# Task to complete
Render the lines of all the entries below as a JSON list of strings, one string per line, skipping blank lines. Leave the pictures out of the answer.

# Entries excerpted from a collection
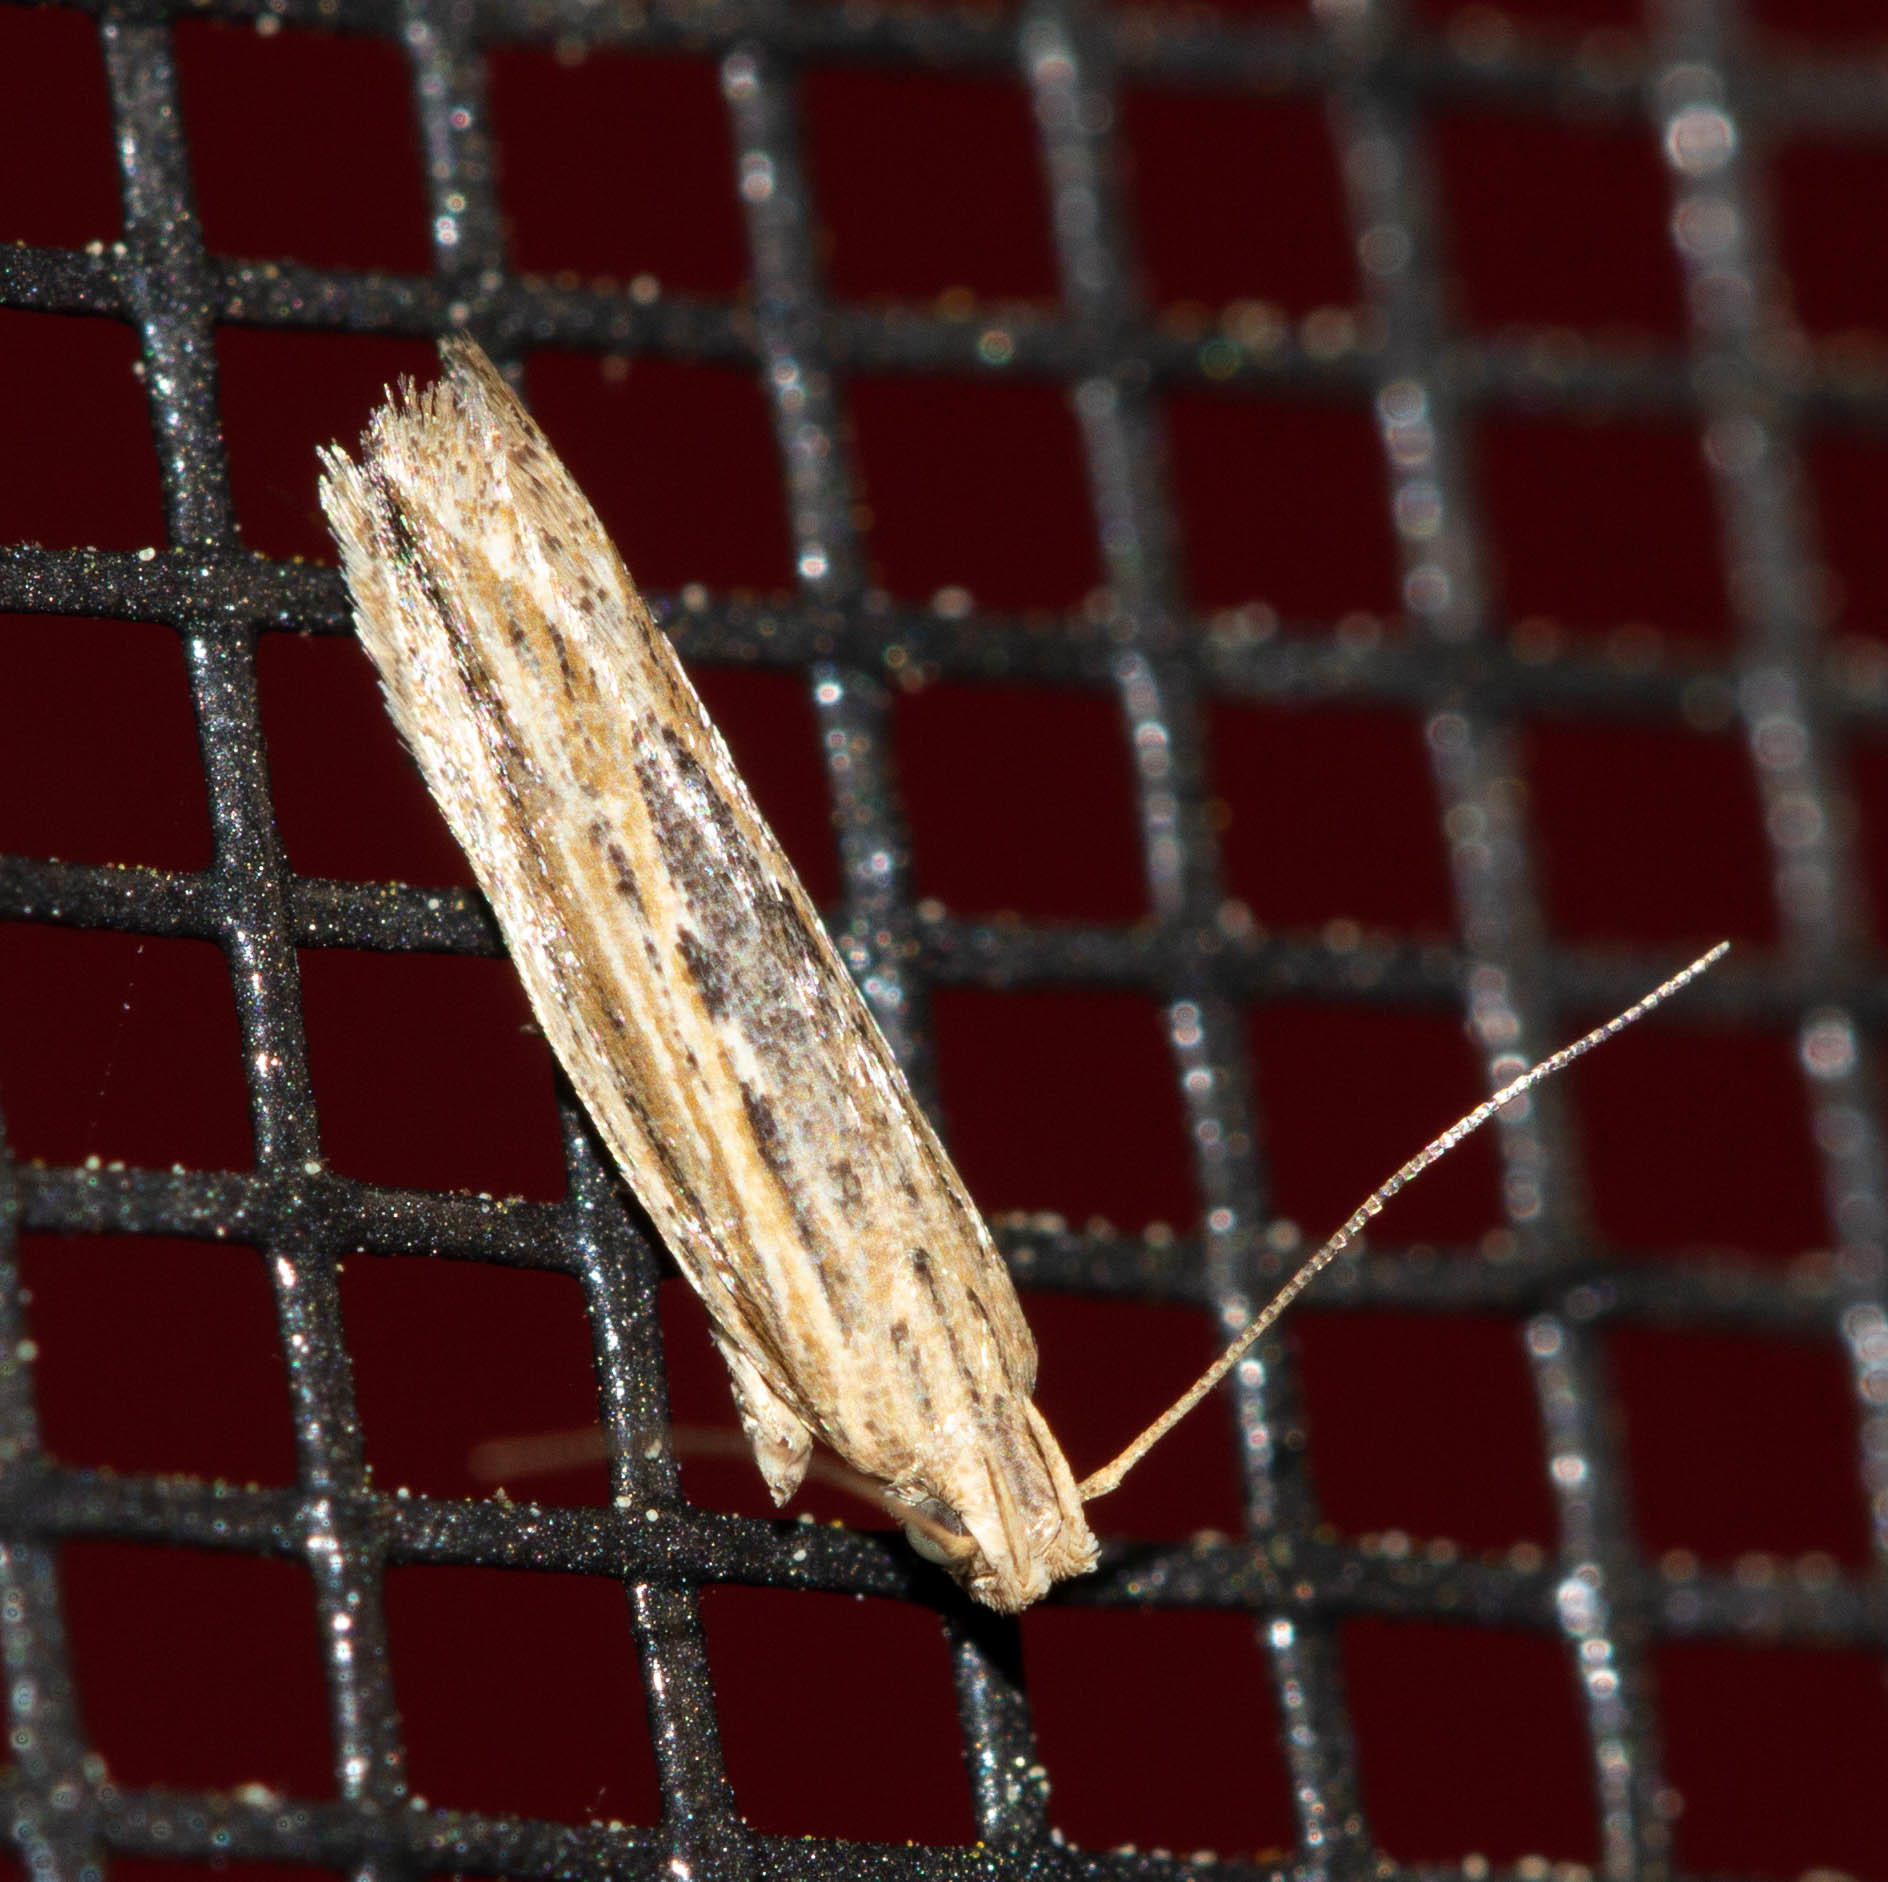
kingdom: Animalia
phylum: Arthropoda
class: Insecta
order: Lepidoptera
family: Gelechiidae
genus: Symmetrischema
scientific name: Symmetrischema striatella
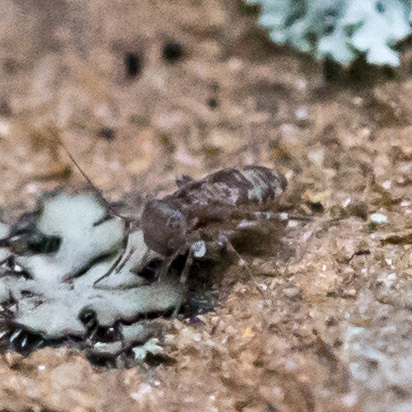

# Response below
[
  "kingdom: Animalia",
  "phylum: Arthropoda",
  "class: Insecta",
  "order: Lepidoptera",
  "family: Gelechiidae",
  "genus: Symmetrischema",
  "scientific name: Symmetrischema striatella"
]